While the Anglican Church needs to be concerned about declining membership, the response has to be careful and well thought out, Bishop Michael Ingham told Diocesan Council in December.

He was reporting to the 40 member council after attending a meeting of the Canadian House of Bishops the month before.

At the bishop’s meeting, Keith McKerracher, a member of the national church’s Communications and Information Resources Committee, presented what he felt were alarming statistics on the decline in Anglican membership nationally.

McKerracher said the Anglican Church was leading “the race to the bottom,” and that if current trends continued, by 2061 the Anglican Church would disappear. He calculated that nationally the church was losing 13,000 members a year.

He told the bishops they had to recognize that membership decline is a problem and take action to reverse it.

McKerracher blamed church structures for inaction, including “the intolerable number of committees which never decide anything.” He said the way the church organizes itself drives away “action-minded people.”

Using an example from business, McKerracher, whose background is marketing, said that if a sales manager saw overall declining figures like these, he would not be happy – and not be relieved by a few contrary examples of growth.

“Mr. McKerracher seemed to feel clearly that a lot of the clergy need to be fired,” said Bishop Ingham to Diocesan Council.

The bishop had been involved in setting the agenda for the bishop’s meeting, and invited the presentation.

The bishop said the situation is much more complicated than the marketing expert allowed, and questioned some of his research.

 

Bishop Michael Ingham speaks at the December meeting of Diocesan Council.

Other research, including some done by the Episcopal Church in the USA, which “may or may not apply,” suggests that across the world “something cultural and historical is taking place in religious groups.”

People often attend church but are reluctant to join. Bishop Ingham said this may be happening in Canada. No one knows quite why. Some small churches are growing. Attendance seems to be up in black, Hispanic, and Asian neighbourhoods.

In Canada, declining membership may be related to declining birth rates in the white, Anglo-Saxon population – in the past, the bulk of Anglican membership.

Immigration to cities over the past four decade has brought very large demographic shifts in urban neighbourhoods. Areas that once had large numbers of Anglicans and United Church families are now Sikh or Buddhist neighbourhoods.
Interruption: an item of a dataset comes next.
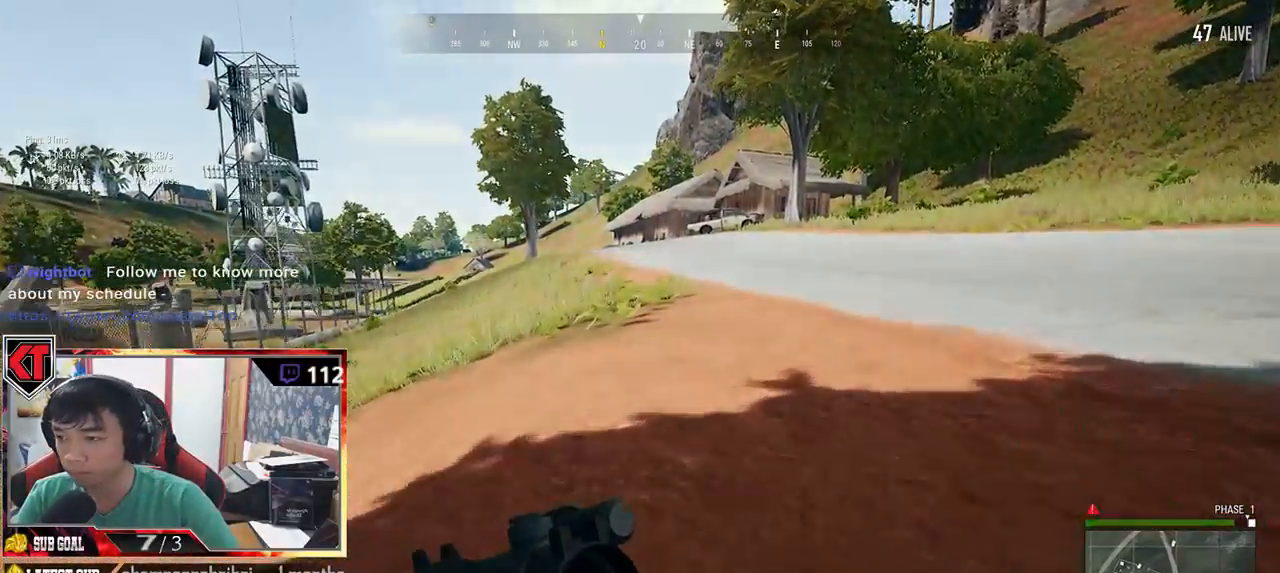
{"keys": ["d", "shift", "w"], "mouse": [], "events": []}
In those areas for a church to simply maintain its membership means they are doing “a fine job,” the bishop said.

Churches in the diocese are physically not positioned well for growth, said the bishop. “We are over-churched in the city of Vancouver, and we are under-churched in growing areas of the Lower Mainland.”

A recently struck Task Force on Physical Resources chaired by Mike Burpee of St. Laurence, Coquitlam, is getting underway, and will have to help reorganize our resources “so the Church will be growing and vital,” he said.

“If we are going to do that, we are going to have to make some very difficult decisions, and come to terms with our theology,” he said. “Our faith is about resurrection. It’s about dying to an old life and arising to a new one.”

“If we fail in our charge, Mr. McKerracher may turn out to be right,” Bishop Ingham concluded.

 Anglican statistics

 According to figures presented by Keith McKerracher, in the 40 years between 1961 and 2001, membership in Anglican Churches dropped from 1.36 million to 642,000; a decline of 53 per cent, steeper than in most other denominations. In the same time period, he said, the United Church membership went down 39 per cent.

Meanwhile, during the same period, the population of Canada increased about 50 per cent. While 7.5 per cent of Canadians were Anglican members in 1961, the figure is now 2.3 per cent.

The trend has been much the same in the Diocese of New Westminster, although recent figures are unavailable because several large parishes continue to protest the blessing of same sex unions by refusing to share with the diocese their membership numbers. The decline for the remaining churches has averaged around 3 percent annually – although some churches are gaining members, others are losing them at a rate higher than the average.